Médecin de santé publique de formation, et professeure de sociologie à l'université de Montréal au Canada, Estelle Carde estime que la race, bien que sans fondement génétique, demeure une catégorie scientifique opératoire dans les sciences sociales.
« La race en génétique ne fait pas sens. Mais en tant que catégorie sociale, inscrite dans des rapports de pouvoir (c'est en son nom que sont discriminés des individus), elle est scientifiquement pertinente », explique-t-elle au « Quotidien ». « Cette notion est souvent naturalisée, vue comme une catégorie biologique, alors qu'en réalité, est socialement construite et correspond à une certaine façon de voir les choses, à une époque et dans une société données », précise-t-elle.
En épidémiologie
Estelle Carde défend l'intérêt d'étudier la race en sciences politiques, en épidémiologie et en sociologie.

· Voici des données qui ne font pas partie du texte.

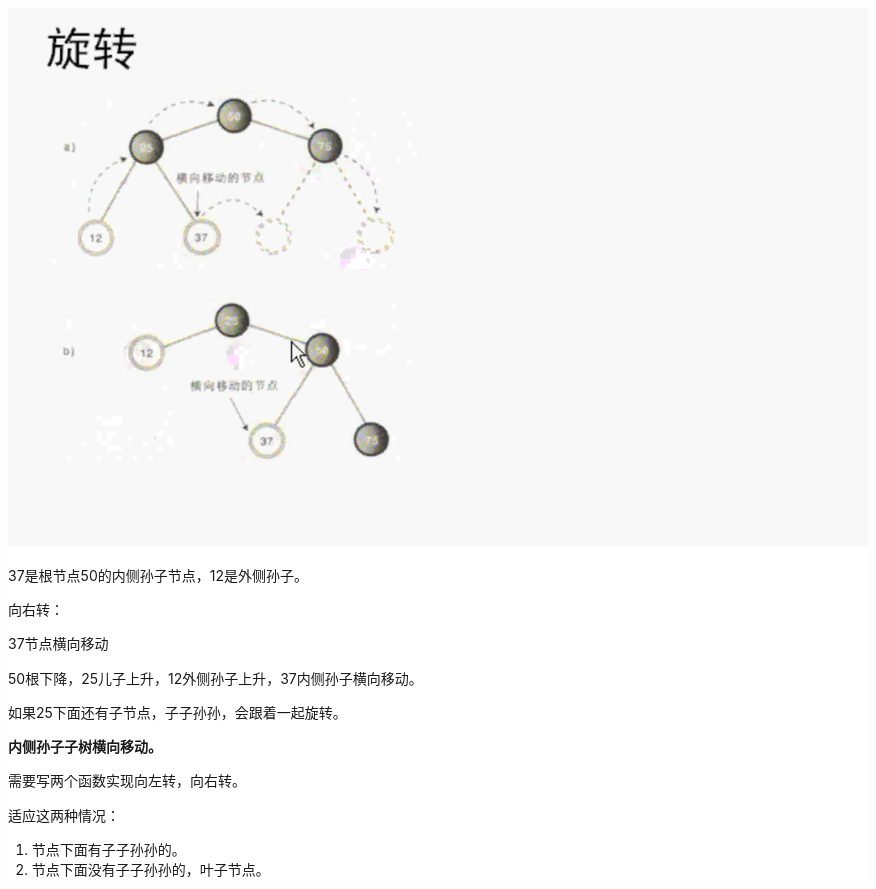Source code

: ![image-20190620102711537](assets/image-20190620102711537.png)

37是根节点50的内侧孙子节点，12是外侧孙子。

向右转：

37节点横向移动

50根下降，25儿子上升，12外侧孙子上升，37内侧孙子横向移动。

如果25下面还有子节点，子子孙孙，会跟着一起旋转。

**内侧孙子子树横向移动。**

需要写两个函数实现向左转，向右转。

适应这两种情况：

1. 节点下面有子子孙孙的。
2. 节点下面没有子子孙孙的，叶子节点。
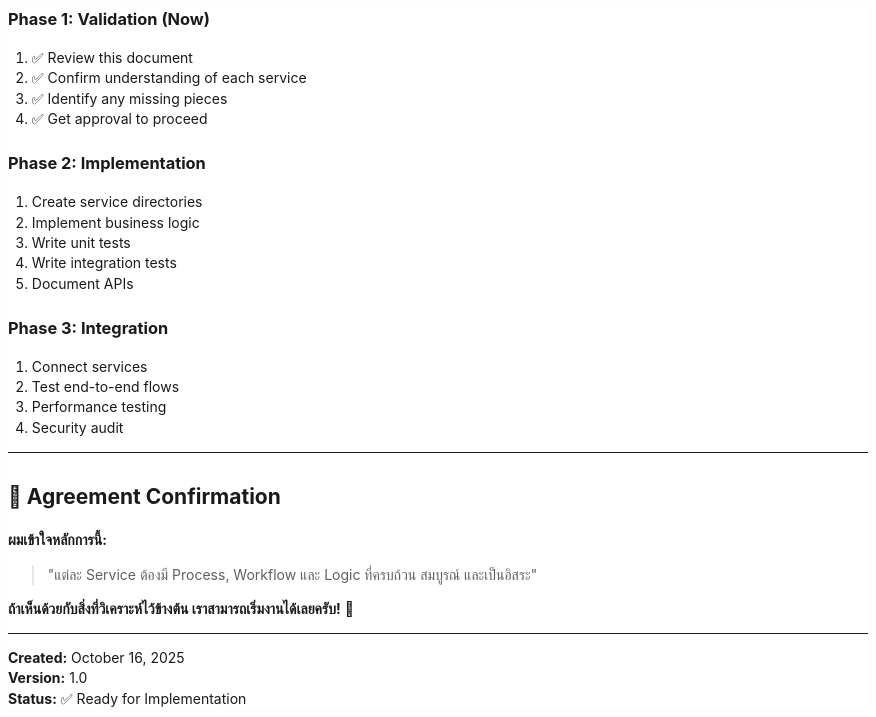 ### **Phase 1: Validation (Now)**

1. ✅ Review this document
2. ✅ Confirm understanding of each service
3. ✅ Identify any missing pieces
4. ✅ Get approval to proceed

### **Phase 2: Implementation**

1. Create service directories
2. Implement business logic
3. Write unit tests
4. Write integration tests
5. Document APIs

### **Phase 3: Integration**

1. Connect services
2. Test end-to-end flows
3. Performance testing
4. Security audit

---

## 🤝 Agreement Confirmation

**ผมเข้าใจหลักการนี้:**

> "แต่ละ Service ต้องมี Process, Workflow และ Logic ที่ครบถ้วน สมบูรณ์ และเป็นอิสระ"

**ถ้าเห็นด้วยกับสิ่งที่วิเคราะห์ไว้ข้างต้น เราสามารถเริ่มงานได้เลยครับ!** 🚀

---

**Created:** October 16, 2025  
**Version:** 1.0  
**Status:** ✅ Ready for Implementation
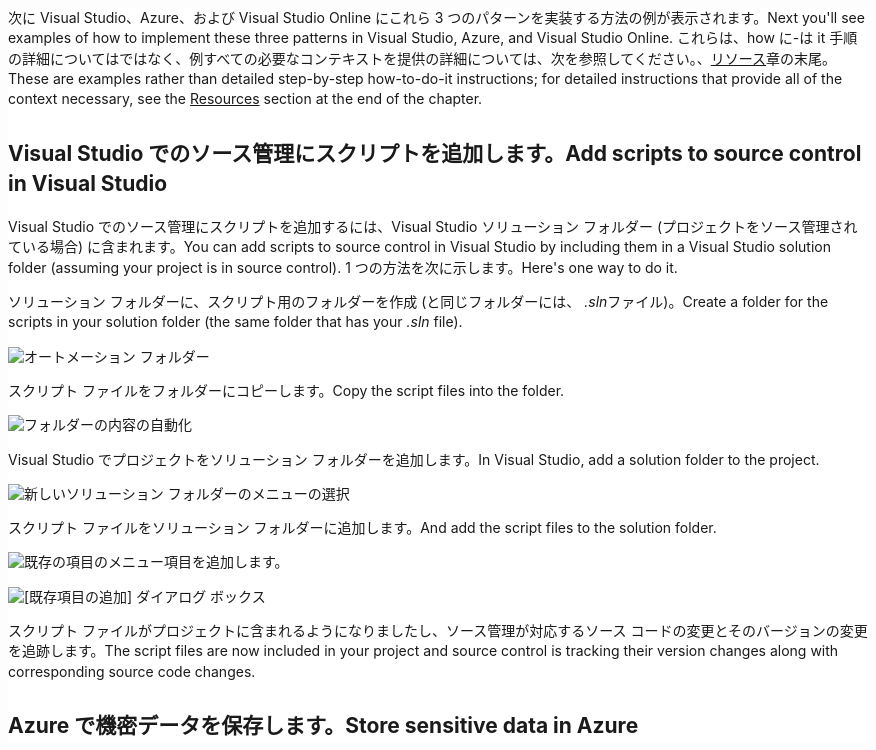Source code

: <span data-ttu-id="6cf4e-161">次に Visual Studio、Azure、および Visual Studio Online にこれら 3 つのパターンを実装する方法の例が表示されます。</span><span class="sxs-lookup"><span data-stu-id="6cf4e-161">Next you'll see examples of how to implement these three patterns in Visual Studio, Azure, and Visual Studio Online.</span></span> <span data-ttu-id="6cf4e-162">これらは、how に-は it 手順の詳細についてはではなく、例すべての必要なコンテキストを提供の詳細については、次を参照してください。、[リソース](#resources)章の末尾。</span><span class="sxs-lookup"><span data-stu-id="6cf4e-162">These are examples rather than detailed step-by-step how-to-do-it instructions; for detailed instructions that provide all of the context necessary, see the [Resources](#resources) section at the end of the chapter.</span></span>

<a id="vsscripts"></a>
## <a name="add-scripts-to-source-control-in-visual-studio"></a><span data-ttu-id="6cf4e-163">Visual Studio でのソース管理にスクリプトを追加します。</span><span class="sxs-lookup"><span data-stu-id="6cf4e-163">Add scripts to source control in Visual Studio</span></span>

<span data-ttu-id="6cf4e-164">Visual Studio でのソース管理にスクリプトを追加するには、Visual Studio ソリューション フォルダー (プロジェクトをソース管理されている場合) に含まれます。</span><span class="sxs-lookup"><span data-stu-id="6cf4e-164">You can add scripts to source control in Visual Studio by including them in a Visual Studio solution folder (assuming your project is in source control).</span></span> <span data-ttu-id="6cf4e-165">1 つの方法を次に示します。</span><span class="sxs-lookup"><span data-stu-id="6cf4e-165">Here's one way to do it.</span></span>

<span data-ttu-id="6cf4e-166">ソリューション フォルダーに、スクリプト用のフォルダーを作成 (と同じフォルダーには、 *.sln*ファイル)。</span><span class="sxs-lookup"><span data-stu-id="6cf4e-166">Create a folder for the scripts in your solution folder (the same folder that has your *.sln* file).</span></span>

![オートメーション フォルダー](source-control/_static/image3.png)

<span data-ttu-id="6cf4e-168">スクリプト ファイルをフォルダーにコピーします。</span><span class="sxs-lookup"><span data-stu-id="6cf4e-168">Copy the script files into the folder.</span></span>

![フォルダーの内容の自動化](source-control/_static/image4.png)

<span data-ttu-id="6cf4e-170">Visual Studio でプロジェクトをソリューション フォルダーを追加します。</span><span class="sxs-lookup"><span data-stu-id="6cf4e-170">In Visual Studio, add a solution folder to the project.</span></span>

![新しいソリューション フォルダーのメニューの選択](source-control/_static/image5.png)

<span data-ttu-id="6cf4e-172">スクリプト ファイルをソリューション フォルダーに追加します。</span><span class="sxs-lookup"><span data-stu-id="6cf4e-172">And add the script files to the solution folder.</span></span>

![既存の項目のメニュー項目を追加します。](source-control/_static/image6.png)

![[既存項目の追加] ダイアログ ボックス](source-control/_static/image7.png)

<span data-ttu-id="6cf4e-175">スクリプト ファイルがプロジェクトに含まれるようになりましたし、ソース管理が対応するソース コードの変更とそのバージョンの変更を追跡します。</span><span class="sxs-lookup"><span data-stu-id="6cf4e-175">The script files are now included in your project and source control is tracking their version changes along with corresponding source code changes.</span></span>

<a id="appsettings"></a>
## <a name="store-sensitive-data-in-azure"></a><span data-ttu-id="6cf4e-176">Azure で機密データを保存します。</span><span class="sxs-lookup"><span data-stu-id="6cf4e-176">Store sensitive data in Azure</span></span>
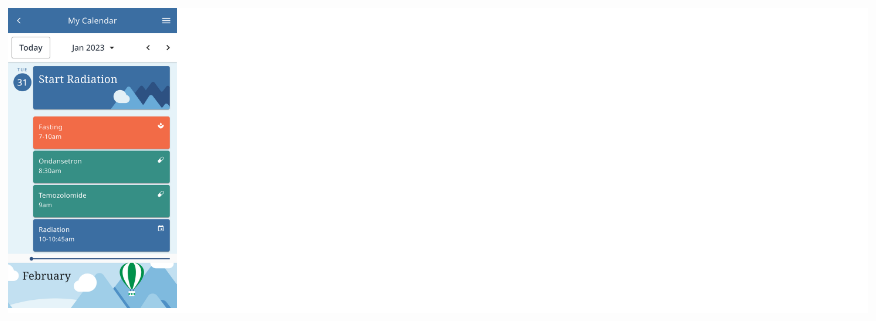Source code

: <img src="../../images/projects/experiment_to_fit/Calendar Patient View.png" alt="Calendar Patient View" style="max-height: 300px" />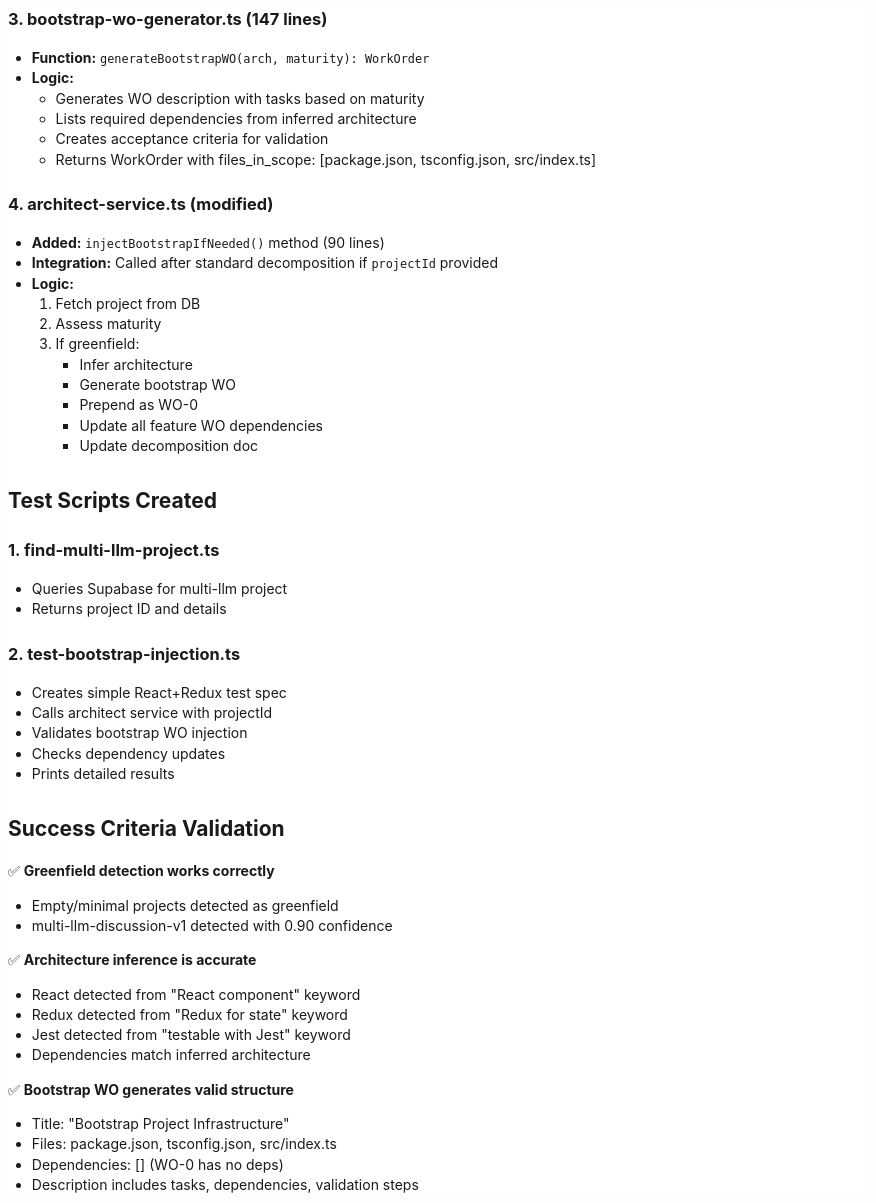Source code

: ### 3. bootstrap-wo-generator.ts (147 lines)
- **Function:** `generateBootstrapWO(arch, maturity): WorkOrder`
- **Logic:**
  - Generates WO description with tasks based on maturity
  - Lists required dependencies from inferred architecture
  - Creates acceptance criteria for validation
  - Returns WorkOrder with files_in_scope: [package.json, tsconfig.json, src/index.ts]

### 4. architect-service.ts (modified)
- **Added:** `injectBootstrapIfNeeded()` method (90 lines)
- **Integration:** Called after standard decomposition if `projectId` provided
- **Logic:**
  1. Fetch project from DB
  2. Assess maturity
  3. If greenfield:
     - Infer architecture
     - Generate bootstrap WO
     - Prepend as WO-0
     - Update all feature WO dependencies
     - Update decomposition doc

## Test Scripts Created

### 1. find-multi-llm-project.ts
- Queries Supabase for multi-llm project
- Returns project ID and details

### 2. test-bootstrap-injection.ts
- Creates simple React+Redux test spec
- Calls architect service with projectId
- Validates bootstrap WO injection
- Checks dependency updates
- Prints detailed results

## Success Criteria Validation

✅ **Greenfield detection works correctly**
- Empty/minimal projects detected as greenfield
- multi-llm-discussion-v1 detected with 0.90 confidence

✅ **Architecture inference is accurate**
- React detected from "React component" keyword
- Redux detected from "Redux for state" keyword
- Jest detected from "testable with Jest" keyword
- Dependencies match inferred architecture

✅ **Bootstrap WO generates valid structure**
- Title: "Bootstrap Project Infrastructure"
- Files: package.json, tsconfig.json, src/index.ts
- Dependencies: [] (WO-0 has no deps)
- Description includes tasks, dependencies, validation steps
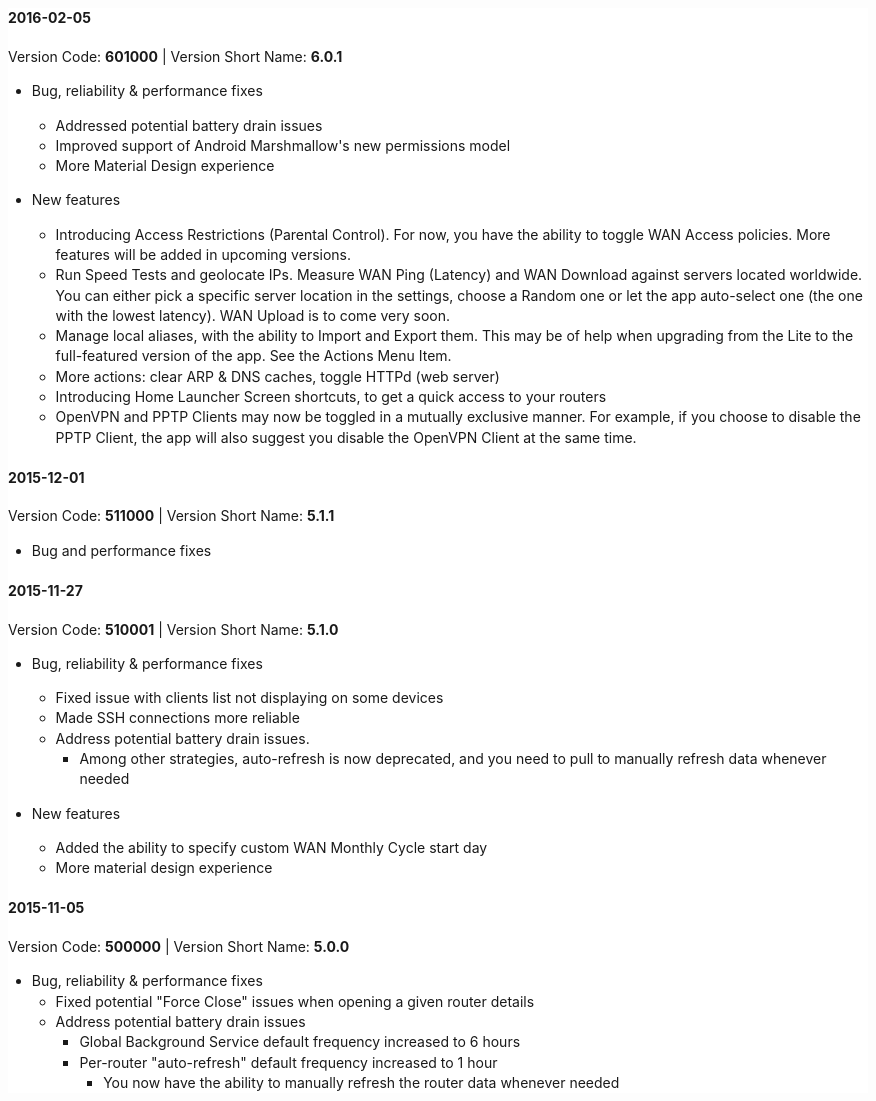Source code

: #### 2016-02-05
Version Code: <b>601000</b> &#124; Version Short Name: <b>6.0.1</b>

- Bug, reliability &amp; performance fixes
	- Addressed potential battery drain issues
	- Improved support of Android Marshmallow's new permissions model
	- More Material Design experience

- New features
	- Introducing Access Restrictions (Parental Control). For now, you have the ability to toggle WAN Access policies. More features will be added in upcoming versions.
	- Run Speed Tests and geolocate IPs. Measure WAN Ping (Latency) and WAN Download against servers located worldwide. You can either pick a specific server location in the settings, choose a Random one or let the app auto-select one (the one with the lowest latency). WAN Upload is to come very soon.
	- Manage local aliases, with the ability to Import and Export them. This may be of help when upgrading from the Lite to the full-featured version of the app. See the Actions Menu Item.
	- More actions: clear ARP & DNS caches, toggle HTTPd (web server)
	- Introducing Home Launcher Screen shortcuts, to get a quick access to your routers
	- OpenVPN and PPTP Clients may now be toggled in a mutually exclusive manner. For example, if you choose to disable the PPTP Client, the app will also suggest you disable the OpenVPN Client at the same time.



#### 2015-12-01
Version Code: <b>511000</b> &#124; Version Short Name: <b>5.1.1</b>

- Bug and performance fixes


#### 2015-11-27
Version Code: <b>510001</b> &#124; Version Short Name: <b>5.1.0</b>

- Bug, reliability &amp; performance fixes
	- Fixed issue with clients list not displaying on some devices
	- Made SSH connections more reliable
	- Address potential battery drain issues.
		- Among other strategies, auto-refresh is now deprecated, and you need to pull to manually refresh data whenever needed


- New features
	- Added the ability to specify custom WAN Monthly Cycle start day
	- More material design experience


#### 2015-11-05
Version Code: <b>500000</b> &#124; Version Short Name: <b>5.0.0</b>

- Bug, reliability &amp; performance fixes
	- Fixed potential "Force Close" issues when opening a given router details
	- Address potential battery drain issues
		- Global Background Service default frequency increased to 6 hours
		- Per-router "auto-refresh" default frequency increased to 1 hour
			- You now have the ability to manually refresh the router data whenever needed
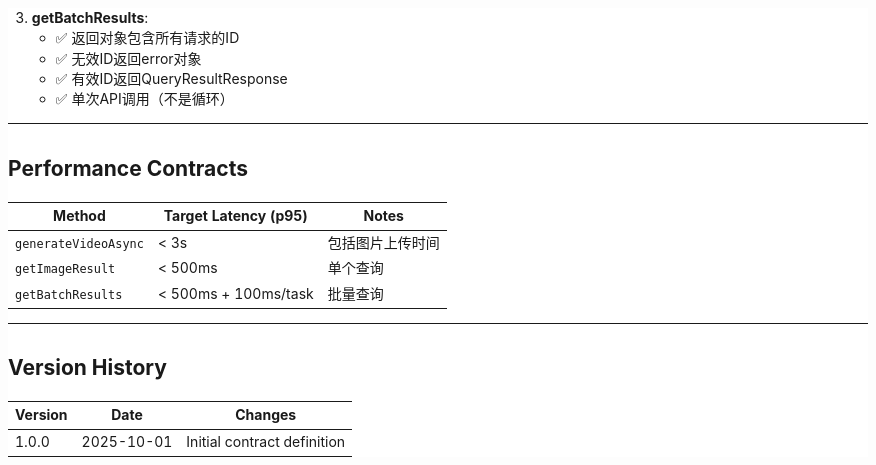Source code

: 3. **getBatchResults**:
   - ✅ 返回对象包含所有请求的ID
   - ✅ 无效ID返回error对象
   - ✅ 有效ID返回QueryResultResponse
   - ✅ 单次API调用（不是循环）

---

## Performance Contracts

| Method | Target Latency (p95) | Notes |
|--------|----------------------|-------|
| `generateVideoAsync` | < 3s | 包括图片上传时间 |
| `getImageResult` | < 500ms | 单个查询 |
| `getBatchResults` | < 500ms + 100ms/task | 批量查询 |

---

## Version History

| Version | Date | Changes |
|---------|------|---------|
| 1.0.0 | 2025-10-01 | Initial contract definition |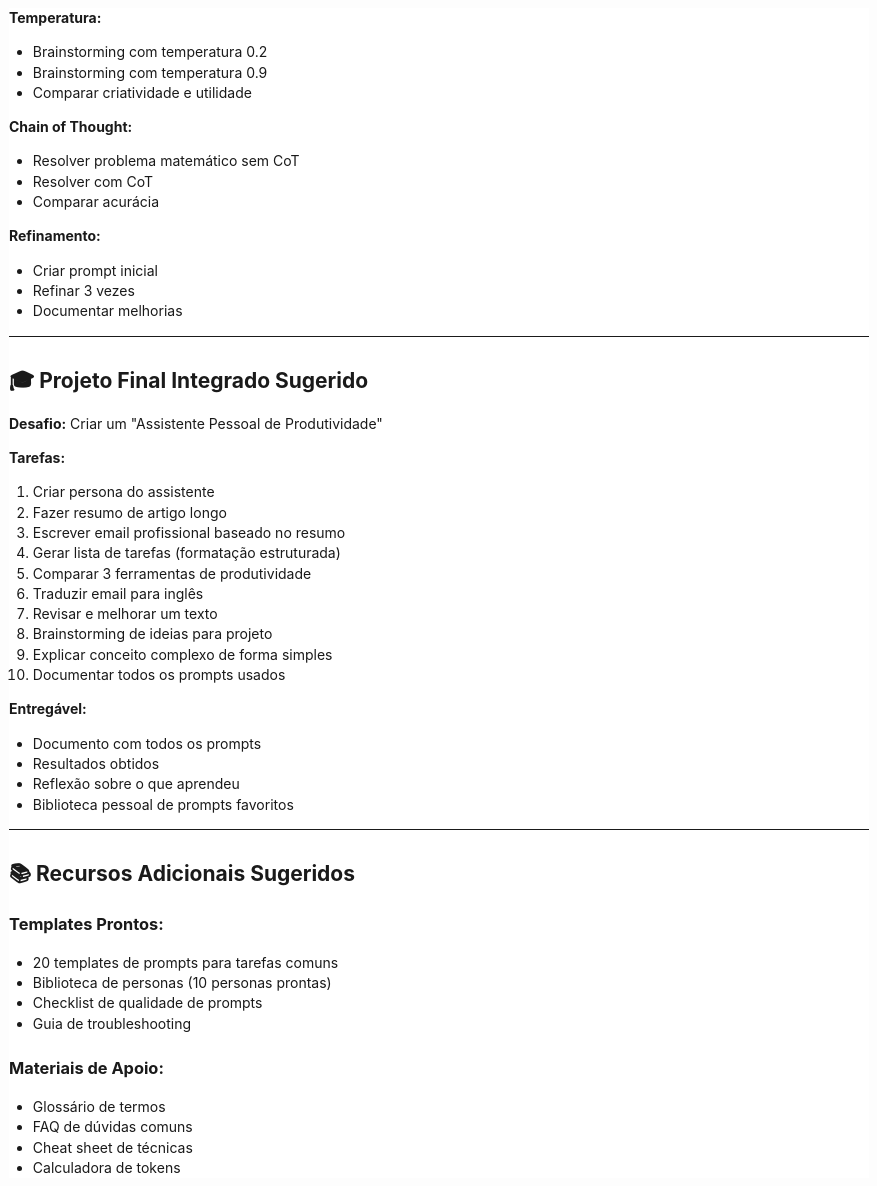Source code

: **Temperatura:**
- Brainstorming com temperatura 0.2
- Brainstorming com temperatura 0.9
- Comparar criatividade e utilidade

**Chain of Thought:**
- Resolver problema matemático sem CoT
- Resolver com CoT
- Comparar acurácia

**Refinamento:**
- Criar prompt inicial
- Refinar 3 vezes
- Documentar melhorias

---

## 🎓 Projeto Final Integrado Sugerido

**Desafio:** Criar um "Assistente Pessoal de Produtividade"

**Tarefas:**
1. Criar persona do assistente
2. Fazer resumo de artigo longo
3. Escrever email profissional baseado no resumo
4. Gerar lista de tarefas (formatação estruturada)
5. Comparar 3 ferramentas de produtividade
6. Traduzir email para inglês
7. Revisar e melhorar um texto
8. Brainstorming de ideias para projeto
9. Explicar conceito complexo de forma simples
10. Documentar todos os prompts usados

**Entregável:**
- Documento com todos os prompts
- Resultados obtidos
- Reflexão sobre o que aprendeu
- Biblioteca pessoal de prompts favoritos

---

## 📚 Recursos Adicionais Sugeridos

### **Templates Prontos:**
- 20 templates de prompts para tarefas comuns
- Biblioteca de personas (10 personas prontas)
- Checklist de qualidade de prompts
- Guia de troubleshooting

### **Materiais de Apoio:**
- Glossário de termos
- FAQ de dúvidas comuns
- Cheat sheet de técnicas
- Calculadora de tokens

En termes d'action politique aussi, cette notion est pertinente pour mesurer les discriminations dont sont l'objet des individus du seul fait qu'ils sont catégorisés, par exemple, comme noires ou arabes. « S'en tenir au nom de famille ou au lieu de naissance conduit à ignorer les discriminations subies par certains du fait de leur couleur de peau, bien que nés en France ou portant un nom de famille sonnant français », souligne la médecin-sociologue.
Dans une visée épidémiologique, la notion permet d'appréhender les conséquences des discriminations sur la santé. « Elles agissent sur la santé des individus de différentes façons : en rendant plus difficile leur accès à des ressources utiles à la santé (des revenus, un logement, des soins, etc.) mais aussi en affectant leur bien-être, quand ils perçoivent qu’ils sont victimes d’actes hostiles », explique le Dr Carde.
Introduire la catégorie raciale permettrait aussi de préciser certains résultats épidémiologiques. Par exemple, une étude a montré la surmortalité maternelle chez les femmes originaires d'Afrique Subsaharienne dans les maternités françaises (5,5 fois plus importante que chez les Françaises). « On peut émettre l'hypothèse qu'elles connaissent moins bien le système de soins et qu'ayant des difficultés à s'exprimer, elles sont moins bien traitées. Mais on peut aussi supposer qu'elles sont victimes de discriminations fondées sur leur couleur de la peau, indépendamment de leurs antécédents migratoires et de leur nationalité. Pour tester cette seconde hypothèse, il faudrait pouvoir comparer la mortalité des femmes noires à celle des femmes blanches », développe Estelle Carde.
Estelle Carde critique certains courants de la recherche américaine en épidémiologie qui tentent d’expliquer les différences de santé entre les Noirs et les Blancs par des différences génétiques.
Pour illustrer l’impasse de ce raisonnement, on peut prendre l’exemple de la drépanocytose, maladie génétique présentée volontiers comme la « maladie des Noirs ».
Dans cette maladie, la présence d’un gène (en situation d’homozygotie) suffit à l’expression de la maladie. Ce gène est de plus particulièrement fréquent chez certaines populations géographiquement circonscrites. Il a en effet été sélectionné chez les populations longtemps exposées au paludisme parce que le portage hétérozygote protège de cette parasitose. Certaines régions impaludées étant situées en Afrique subsaharienne, les individus d’ascendance africaine ont aujourd’hui une probabilité particulièrement élevée d’en être porteurs. Il y a donc bien une association entre une origine géographique (Afrique subsaharienne), et donc une couleur de peau (noire) et un risque de maladie (la drépanocytose). Cependant, il faut la relativiser parce que ce gène a aussi été sélectionné dans d’autres régions impaludées (ailleurs qu’en Afrique subsaharienne) et parce que les individus classés comme Noirs aujourd’hui aux États-Unis ont des ascendances multiples (et pas uniquement africaines). Ainsi, la race a une valeur prédictive réelle, mais limitée, pour la probabilité de développer la drépanocytose.
Cancers, diabète, hypertension
Or cette valeur est bien plus limitée encore pour toute une série de maladies complexes, pour lesquelles n’ont pas été identifiés de gènes responsables et encore moins les raisons pour lesquelles ces gènes auraient été sélectionnés dans les populations où ces pathologies s’avèrent plus répandues. C’est notamment le cas pour l’hypertension artérielle, les cancers ou encore le diabète, plus fréquents chez les Noirs que chez les Blancs : on imagine mal comment les Noirs pourraient concentrer autant de mutations génétiques délétères pour expliquer ces excès de risque.
Enfin, Estelle Carde regrette les réticences de certains sociologues français à utiliser la notion de race. « Cette catégorie sociale est utile pour comprendre la société et les rapports de pouvoir qui s'y jouent », conclut-elle.